Students will learn how to strategically and effectively advance protections for animals on local, national, and international levels through various policy levers. The course will explore the intersection of animal protection with other social justice movements, the roles of animals in society, and emerging developments in animal protection policy.

5433/Science of Animal Law and Policy

Scientific literacy is a cornerstone of advancing successful legal and policy efforts on behalf of nonhuman animals. This course will provide an overview of critical and foundational scientific concepts, scientific thinking and culture, and scientific vocabulary, and an introduction to how to use this information to inform effective animal protection law and policy efforts.

5435/International Animal Law

This course will introduce students to current and emerging international legal frameworks that provide incentives and restraints for implementing animal protection policies by public and private entities. Through a comprehensive examination of various concepts and instruments of both international and animal law, the course provides students with the necessary knowledge and tools to analyze and evaluate international commitments, decisions, and guidelines in force or under discussion.

5437/Animal Ethics

This course introduces the main ethical frameworks applied to nonhuman animals. Students learn to evaluate different ethical approaches and apply them to specific facts in various contexts. Students develop ethical (and general) reasoning skills and prepare to make strong policy arguments. This course is a requirement of the MAPP degree. An AWR course.

5901/Undercover Investigations of Animal Operations

What are undercover investigations? Why do animal advocacy organizations conduct them? In this course, students will explore a variety of legal considerations as they relate to conducting undercover investigations of animal operations. Specifically, students will examine the intersection of criminal law, tort, and ethical issues, as well as what does and does not constitute actionable animal cruelty.

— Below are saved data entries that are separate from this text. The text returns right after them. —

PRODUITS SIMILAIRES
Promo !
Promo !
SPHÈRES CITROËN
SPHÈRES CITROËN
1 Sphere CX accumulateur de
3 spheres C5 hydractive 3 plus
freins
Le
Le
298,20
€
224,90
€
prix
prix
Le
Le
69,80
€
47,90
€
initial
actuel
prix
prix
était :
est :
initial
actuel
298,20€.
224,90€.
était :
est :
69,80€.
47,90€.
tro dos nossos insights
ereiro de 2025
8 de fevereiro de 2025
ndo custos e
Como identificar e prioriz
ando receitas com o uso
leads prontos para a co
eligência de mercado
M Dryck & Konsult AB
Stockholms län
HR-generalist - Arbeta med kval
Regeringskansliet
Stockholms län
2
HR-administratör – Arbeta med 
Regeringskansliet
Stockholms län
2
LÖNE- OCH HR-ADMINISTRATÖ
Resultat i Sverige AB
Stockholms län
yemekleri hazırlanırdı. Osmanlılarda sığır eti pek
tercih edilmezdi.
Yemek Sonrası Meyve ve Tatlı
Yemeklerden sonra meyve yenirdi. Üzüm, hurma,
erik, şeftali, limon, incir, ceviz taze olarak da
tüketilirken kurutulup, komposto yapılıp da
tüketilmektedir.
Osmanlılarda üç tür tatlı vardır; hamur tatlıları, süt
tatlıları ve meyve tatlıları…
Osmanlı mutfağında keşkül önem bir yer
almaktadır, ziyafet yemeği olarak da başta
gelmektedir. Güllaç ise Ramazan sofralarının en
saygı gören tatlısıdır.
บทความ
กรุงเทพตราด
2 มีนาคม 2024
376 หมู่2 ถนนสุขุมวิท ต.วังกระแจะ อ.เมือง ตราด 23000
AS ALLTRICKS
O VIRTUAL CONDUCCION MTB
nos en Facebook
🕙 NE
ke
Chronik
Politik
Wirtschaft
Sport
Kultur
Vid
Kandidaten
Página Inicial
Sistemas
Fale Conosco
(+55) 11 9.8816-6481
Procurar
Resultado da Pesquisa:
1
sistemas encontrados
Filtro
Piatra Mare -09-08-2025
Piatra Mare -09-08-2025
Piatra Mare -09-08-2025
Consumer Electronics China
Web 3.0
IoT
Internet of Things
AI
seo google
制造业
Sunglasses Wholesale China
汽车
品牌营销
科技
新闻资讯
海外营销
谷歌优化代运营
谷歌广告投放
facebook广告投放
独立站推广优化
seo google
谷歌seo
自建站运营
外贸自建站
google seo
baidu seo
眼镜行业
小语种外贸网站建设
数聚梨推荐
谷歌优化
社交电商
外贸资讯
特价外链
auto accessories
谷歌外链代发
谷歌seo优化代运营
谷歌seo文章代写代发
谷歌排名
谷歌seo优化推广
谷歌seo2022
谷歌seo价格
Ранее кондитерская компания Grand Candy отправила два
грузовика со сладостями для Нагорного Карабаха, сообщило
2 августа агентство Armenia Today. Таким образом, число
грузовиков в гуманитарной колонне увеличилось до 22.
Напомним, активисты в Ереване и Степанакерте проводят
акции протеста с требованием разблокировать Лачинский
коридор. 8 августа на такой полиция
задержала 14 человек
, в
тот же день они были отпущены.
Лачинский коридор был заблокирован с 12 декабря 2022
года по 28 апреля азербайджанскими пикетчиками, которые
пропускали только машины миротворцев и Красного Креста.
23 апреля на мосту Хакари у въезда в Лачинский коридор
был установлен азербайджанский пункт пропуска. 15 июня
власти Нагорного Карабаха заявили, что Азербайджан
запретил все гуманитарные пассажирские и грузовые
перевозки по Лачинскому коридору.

We will discuss evidentiary issues, taking action/pursuing litigation, and corporate liability.

7333/Animal Law and Ethics

Covers American law on domesticated animals in the criminal, tort, wills, contract, and constitutional legal contexts. Also considers wildlife and species law and its relationship to the law on individual animals. Students regularly consider ethical issues related to animals as a foundation for current law and possible reform.